3. Do you really think reminding Arabs about their polytheistic past would make them feel less identified with Islam, less "green"?  

I think you mean "Muslims" by Arabs? And the answer is of course! Go ask any non-Muslim what was Mecca before Islam? Many of them don't know, they think Muslims created the Kaaba and the city. If you ask Muslims, they tell you: Abraham rebuilt it at the same place where Adam built it. What a stupidity! Saudis paid fortunes to make historical research in order to discover history and destroy it!!! Look what (the terrorist organization) ISIS is doing in Syria and Iraq? What official Islam has done since beginning: destroy civilization, vestiges and replace them with ignorance and emptiness. 

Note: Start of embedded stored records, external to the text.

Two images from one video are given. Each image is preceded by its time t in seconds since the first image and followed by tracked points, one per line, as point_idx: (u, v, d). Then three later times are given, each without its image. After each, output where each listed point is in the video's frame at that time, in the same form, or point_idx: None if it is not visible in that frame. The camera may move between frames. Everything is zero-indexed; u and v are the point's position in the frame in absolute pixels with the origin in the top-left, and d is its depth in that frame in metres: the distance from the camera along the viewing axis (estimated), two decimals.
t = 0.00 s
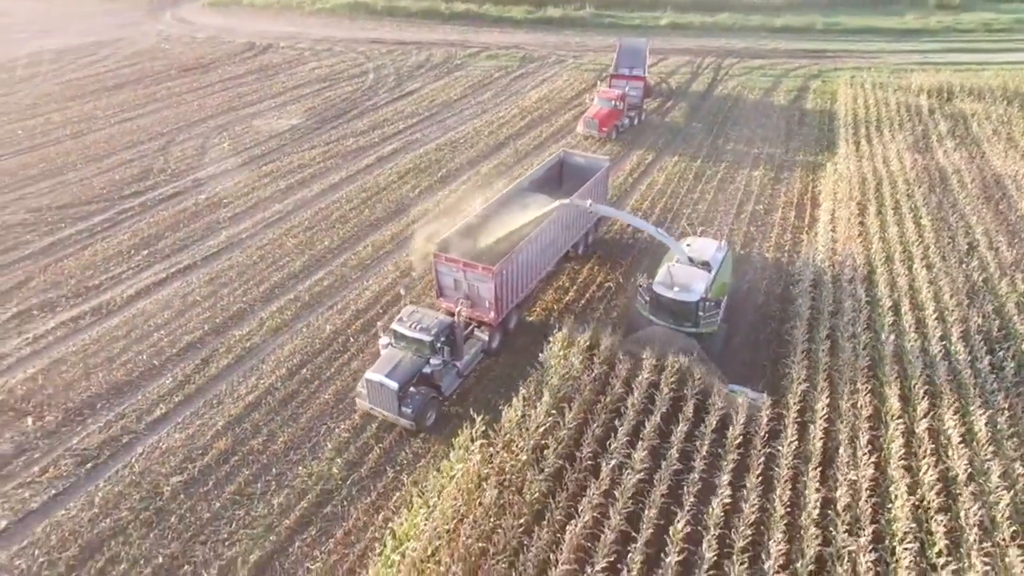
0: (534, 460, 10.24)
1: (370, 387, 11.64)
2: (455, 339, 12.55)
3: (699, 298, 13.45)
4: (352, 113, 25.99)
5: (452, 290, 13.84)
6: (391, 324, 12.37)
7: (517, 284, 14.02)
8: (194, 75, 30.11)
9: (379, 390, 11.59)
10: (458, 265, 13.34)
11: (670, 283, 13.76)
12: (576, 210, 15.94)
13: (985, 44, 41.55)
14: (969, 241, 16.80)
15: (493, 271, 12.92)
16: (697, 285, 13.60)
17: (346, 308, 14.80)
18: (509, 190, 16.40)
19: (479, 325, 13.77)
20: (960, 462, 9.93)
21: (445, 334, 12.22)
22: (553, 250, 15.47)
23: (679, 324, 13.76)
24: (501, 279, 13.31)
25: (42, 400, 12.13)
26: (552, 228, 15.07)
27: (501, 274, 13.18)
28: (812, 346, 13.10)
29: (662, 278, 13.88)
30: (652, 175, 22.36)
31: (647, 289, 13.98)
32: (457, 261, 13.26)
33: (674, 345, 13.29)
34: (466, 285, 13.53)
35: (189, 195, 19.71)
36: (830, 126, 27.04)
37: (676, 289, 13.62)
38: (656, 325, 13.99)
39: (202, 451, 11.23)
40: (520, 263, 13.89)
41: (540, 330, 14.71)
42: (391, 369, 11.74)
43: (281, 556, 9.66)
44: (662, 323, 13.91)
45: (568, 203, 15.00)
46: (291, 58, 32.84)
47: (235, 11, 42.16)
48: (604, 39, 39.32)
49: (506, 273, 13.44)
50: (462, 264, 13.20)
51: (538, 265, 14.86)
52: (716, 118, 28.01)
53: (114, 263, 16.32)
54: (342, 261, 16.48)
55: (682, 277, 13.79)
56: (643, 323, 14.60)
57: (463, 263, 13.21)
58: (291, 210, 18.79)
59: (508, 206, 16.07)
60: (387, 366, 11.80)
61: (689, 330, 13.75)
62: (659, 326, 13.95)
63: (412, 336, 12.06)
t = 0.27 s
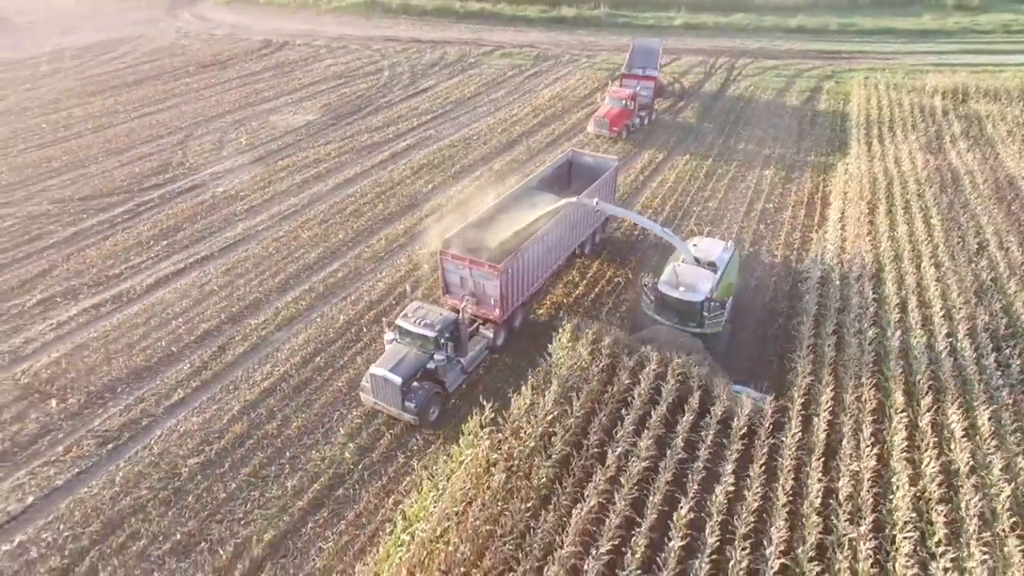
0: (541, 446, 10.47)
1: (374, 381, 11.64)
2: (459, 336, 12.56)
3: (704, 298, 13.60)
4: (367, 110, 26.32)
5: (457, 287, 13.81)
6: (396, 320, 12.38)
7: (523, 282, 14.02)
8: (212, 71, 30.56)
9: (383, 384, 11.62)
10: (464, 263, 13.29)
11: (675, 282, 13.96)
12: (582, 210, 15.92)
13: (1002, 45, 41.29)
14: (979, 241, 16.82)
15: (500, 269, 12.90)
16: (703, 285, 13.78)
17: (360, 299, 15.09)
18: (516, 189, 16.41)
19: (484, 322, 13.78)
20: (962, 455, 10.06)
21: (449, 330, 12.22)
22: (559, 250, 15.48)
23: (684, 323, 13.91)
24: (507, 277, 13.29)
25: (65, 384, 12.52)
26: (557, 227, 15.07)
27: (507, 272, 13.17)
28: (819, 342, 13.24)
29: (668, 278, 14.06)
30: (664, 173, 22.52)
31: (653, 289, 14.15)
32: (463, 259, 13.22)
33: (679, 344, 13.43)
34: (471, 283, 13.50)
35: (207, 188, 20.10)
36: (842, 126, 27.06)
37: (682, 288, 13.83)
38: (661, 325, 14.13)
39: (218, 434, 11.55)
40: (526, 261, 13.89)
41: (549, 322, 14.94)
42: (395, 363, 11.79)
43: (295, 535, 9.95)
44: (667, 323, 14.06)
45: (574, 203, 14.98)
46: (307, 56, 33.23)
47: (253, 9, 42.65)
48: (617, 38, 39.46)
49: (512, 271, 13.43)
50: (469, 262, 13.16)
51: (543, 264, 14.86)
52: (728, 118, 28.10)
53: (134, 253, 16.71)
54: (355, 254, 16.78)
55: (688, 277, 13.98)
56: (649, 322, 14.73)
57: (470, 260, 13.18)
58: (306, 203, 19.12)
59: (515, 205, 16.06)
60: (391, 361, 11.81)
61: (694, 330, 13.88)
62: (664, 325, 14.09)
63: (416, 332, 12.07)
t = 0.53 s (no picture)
0: (547, 431, 10.74)
1: (376, 375, 11.75)
2: (461, 333, 12.64)
3: (705, 298, 13.48)
4: (379, 106, 26.68)
5: (461, 284, 13.95)
6: (399, 315, 12.47)
7: (526, 280, 14.14)
8: (226, 68, 31.01)
9: (385, 379, 11.69)
10: (467, 261, 13.43)
11: (676, 282, 13.81)
12: (586, 210, 16.02)
13: (1014, 46, 41.18)
14: (984, 238, 16.93)
15: (503, 266, 13.02)
16: (703, 285, 13.62)
17: (371, 289, 15.42)
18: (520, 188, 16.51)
19: (486, 320, 13.88)
20: (958, 444, 10.27)
21: (451, 327, 12.31)
22: (563, 249, 15.59)
23: (685, 322, 13.82)
24: (510, 275, 13.41)
25: (85, 368, 12.94)
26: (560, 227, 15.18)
27: (510, 270, 13.28)
28: (821, 335, 13.44)
29: (669, 277, 13.90)
30: (672, 171, 22.75)
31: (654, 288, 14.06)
32: (466, 256, 13.36)
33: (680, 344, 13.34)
34: (475, 280, 13.61)
35: (222, 181, 20.50)
36: (850, 126, 27.16)
37: (682, 288, 13.69)
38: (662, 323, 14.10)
39: (233, 418, 11.89)
40: (529, 260, 14.00)
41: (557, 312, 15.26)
42: (397, 359, 11.85)
43: (306, 514, 10.26)
44: (668, 321, 14.01)
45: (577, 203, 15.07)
46: (320, 53, 33.63)
47: (266, 7, 43.15)
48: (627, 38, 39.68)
49: (516, 270, 13.54)
50: (472, 260, 13.30)
51: (547, 262, 14.98)
52: (736, 117, 28.27)
53: (151, 243, 17.11)
54: (367, 246, 17.12)
55: (689, 276, 13.82)
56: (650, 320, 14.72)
57: (473, 258, 13.31)
58: (319, 197, 19.47)
59: (518, 204, 16.19)
60: (393, 356, 11.91)
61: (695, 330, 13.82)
62: (665, 324, 14.06)
63: (419, 328, 12.16)
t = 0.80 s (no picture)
0: (549, 417, 11.02)
1: (375, 370, 11.89)
2: (458, 329, 12.74)
3: (700, 296, 13.45)
4: (385, 104, 27.01)
5: (459, 281, 13.96)
6: (398, 311, 12.58)
7: (524, 277, 14.16)
8: (235, 66, 31.40)
9: (383, 374, 11.85)
10: (466, 257, 13.47)
11: (671, 280, 13.80)
12: (586, 208, 16.04)
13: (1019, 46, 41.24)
14: (983, 234, 17.13)
15: (500, 263, 13.05)
16: (699, 283, 13.60)
17: (378, 282, 15.73)
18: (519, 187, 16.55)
19: (484, 316, 13.91)
20: (951, 432, 10.52)
21: (449, 324, 12.40)
22: (562, 246, 15.60)
23: (679, 321, 13.78)
24: (507, 272, 13.45)
25: (100, 355, 13.28)
26: (559, 225, 15.19)
27: (508, 267, 13.31)
28: (819, 326, 13.68)
29: (664, 275, 13.93)
30: (674, 168, 23.01)
31: (649, 286, 14.02)
32: (464, 253, 13.39)
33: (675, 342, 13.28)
34: (473, 277, 13.66)
35: (232, 176, 20.86)
36: (853, 124, 27.34)
37: (677, 286, 13.66)
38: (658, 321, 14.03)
39: (243, 403, 12.21)
40: (527, 257, 14.01)
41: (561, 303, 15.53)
42: (395, 354, 11.99)
43: (314, 495, 10.56)
44: (663, 320, 13.95)
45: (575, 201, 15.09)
46: (328, 52, 33.98)
47: (274, 6, 43.52)
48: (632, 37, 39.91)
49: (513, 266, 13.58)
50: (470, 256, 13.33)
51: (546, 260, 14.99)
52: (739, 116, 28.49)
53: (163, 236, 17.47)
54: (373, 239, 17.42)
55: (684, 275, 13.81)
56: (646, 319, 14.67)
57: (471, 254, 13.34)
58: (326, 192, 19.80)
59: (517, 202, 16.23)
60: (391, 351, 12.03)
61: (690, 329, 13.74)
62: (661, 322, 14.00)
63: (417, 324, 12.27)
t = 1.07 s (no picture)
0: (549, 405, 11.27)
1: (371, 366, 11.98)
2: (454, 325, 12.82)
3: (694, 293, 13.29)
4: (389, 102, 27.26)
5: (455, 278, 14.08)
6: (394, 308, 12.66)
7: (520, 274, 14.28)
8: (239, 65, 31.67)
9: (379, 370, 11.95)
10: (462, 254, 13.58)
11: (666, 277, 13.64)
12: (582, 205, 16.10)
13: (1019, 45, 41.42)
14: (978, 229, 17.35)
15: (496, 259, 13.21)
16: (693, 281, 13.46)
17: (382, 275, 15.99)
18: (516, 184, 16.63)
19: (480, 313, 14.01)
20: (942, 421, 10.76)
21: (444, 320, 12.46)
22: (558, 243, 15.64)
23: (673, 318, 13.60)
24: (503, 269, 13.59)
25: (109, 346, 13.56)
26: (556, 222, 15.24)
27: (503, 264, 13.47)
28: (815, 319, 13.92)
29: (659, 272, 13.77)
30: (674, 165, 23.25)
31: (643, 284, 13.84)
32: (460, 250, 13.52)
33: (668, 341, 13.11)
34: (468, 274, 13.79)
35: (237, 172, 21.13)
36: (852, 122, 27.54)
37: (672, 283, 13.49)
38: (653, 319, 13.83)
39: (250, 392, 12.48)
40: (523, 253, 14.10)
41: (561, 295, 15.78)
42: (391, 350, 12.09)
43: (320, 481, 10.80)
44: (658, 318, 13.77)
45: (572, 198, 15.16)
46: (331, 50, 34.26)
47: (277, 5, 43.82)
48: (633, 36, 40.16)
49: (509, 263, 13.71)
50: (466, 253, 13.45)
51: (542, 257, 15.05)
52: (740, 115, 28.72)
53: (170, 230, 17.74)
54: (377, 234, 17.68)
55: (679, 272, 13.66)
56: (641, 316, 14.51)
57: (467, 252, 13.47)
58: (330, 188, 20.06)
59: (514, 200, 16.30)
60: (387, 347, 12.15)
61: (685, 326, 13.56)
62: (655, 320, 13.81)
63: (412, 320, 12.36)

Quoting from Noureddine's own movie: “For 1500 years Islam worked to blow down Arabia’s history by confiscating it. The Kaaba in Mecca was not build by or for Muslims: Mecca was the capital of the whole region, the economical and cultural centre of a part of the peninsula. Kaaba was a temple for 360 gods, and Hubal was the most important. Every year, pilgrims visited Mecca, walking naked around the Kaaba (where Hubal was positioned on the roof) and they choose the best poem of the year before writing it with gold at the Kaaba’s wall. When Mohamed’s army entered Mecca, they destroyed all gods and decided that Kaaba was to be “Allah’s house”. History is written by the winners and Hubal became taboo… Why taboo? Because his heritage went to Allah. For those reasons I wanted to make a film about Hubal, to break that taboo, to speak about what is politically incorrect.” 

4. Why did you choose to shoot the film in Yemen, even though Hubal (the pre-Islamic god whose story Noureddine sought to rescue) was worshipped in north Saudi Arabia and south of the Levant? 

Because Saudis still execute "witches" in our days! So they would have no problem in executing me if they knew I am shooting a film against their believes. I wasn't scared, but I wanted to live more and make more films. I can't go to Saudi Arabia, so I went to Yemen, where all the Arabs came from.  

5. In your film you talk about the economic interests of the Quraysh in the worshipping practices at Mecca in pre-Islamic days. Is this reference a veiled criticism to the House of Saud, the ruling royal family of Saudi Arabia.   

Yes, and to the Islamic-Arab imperialism. Before Islam the Quraysh controlled the economy of the region, after Islam it seems that God gave them that right, forever. They exert a strong power on Arabs and other nations in the name of Islam. Look the Kurdish, they arrived to them with a Quran in one hand and the sword on the other. "Become Muslim and learn Arabic or you will get killed." And that is what happened to all others. I have lot of respect for Kurds who rejected this imperialism and kept as much as they could from their civilization, culture and language alive until today. 

6. Can you tell us a bit about your work as a poet? Where has it been published, in what language? 

I have a poetry book entitled "Slut City". I have been published in Germany, Beirut and I know that an Israeli magazine translated it from my (ex) blog and published it.

7. Are war and the contradictions in the Arab world the subject of your poems too? 

Maybe war had a deep impact on me. It is a hellish experience. When I was a kid there was war, we saw death and blood and bombs until it became our "daily bread". 

Noureddine was born in 1978 in Lebanon, at the beginning of the South Lebanon conflict. It was an invasion of Lebanon up to the Litani River carried out by the Israel Defense Forces. The conflict resulted in the death of between 1,100 and 2,000 Lebanese and Palestinians, 20 Israelis, the internal displacement of 100,000 to 250,000 people in Lebanon and the Palestine Liberation Organization forces retreating north of the Litani River. 

8. What projects are you currently working in? 

I have many projects in mind, I am finishing editing my last movie "Boombs" (Boobs + bombs = Boombs), it is about a group of terrorists who are using girls after brainwashing them to commit suicide, and I am preparing a new feature film about love and death.


Waël Noureddine is a filmmaker, writer and poet. From 1996 to 1999 he worked as a journalist for the Lebanese newspaper Al Nahar. He has a degree on Film Studies from Paris Panthéon-Sorbone University and also studied Theater and Journalism at the Lebanese University in Beirut.